**Text shown**:

--- START ---

Skip to main content

A performance analysis tool for distributed GPU workloads

Project description

CircleCI codecov Docs License PRs Welcome

Holistic Trace Analysis

Holistic Trace Analysis (HTA), is a performance analysis tool to identify performance bottlenecks in distributed training workloads. HTA achieves this by analyzing traces collected through the PyTorch Profiler a.k.a. Kineto.

Features

HTA provides the following features:

  1. Temporal Breakdown - Breakdown of time taken by the GPUs in terms of time spent in computation, communication, memory events, and idle time across all ranks.
  2. Kernel Breakdown - Finds kernels with the longest duration on each rank.
  3. Kernel Duration Distribution - Distribution of average time taken by longest kernels across different ranks.
  4. Idle Time Breakdown - Breakdown of GPU idle time into waiting for the host, waiting for another kernel or attribution to an unknown cause.
  5. Communication Computation Overlap - Calculate the percentage of time when communication overlaps computation.
  6. Frequent CUDA Kernel Patterns - Find the CUDA kernels most frequently launched by any given PyTorch or user defined operator.
  7. CUDA Kernel Launch Statistics - Distributions of GPU kernels with very small duration, large duration, and excessive launch time.

--- END ---

**Data provided**:
--- START ---

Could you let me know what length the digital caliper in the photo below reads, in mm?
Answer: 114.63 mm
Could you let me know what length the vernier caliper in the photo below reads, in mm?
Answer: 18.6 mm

--- END ---

**Task instructions**: In the Holistic Trace Analysis description, what collects the traces that HTA analyzes?

**Answer space**: The PyTorch Profiler, also known as Kineto.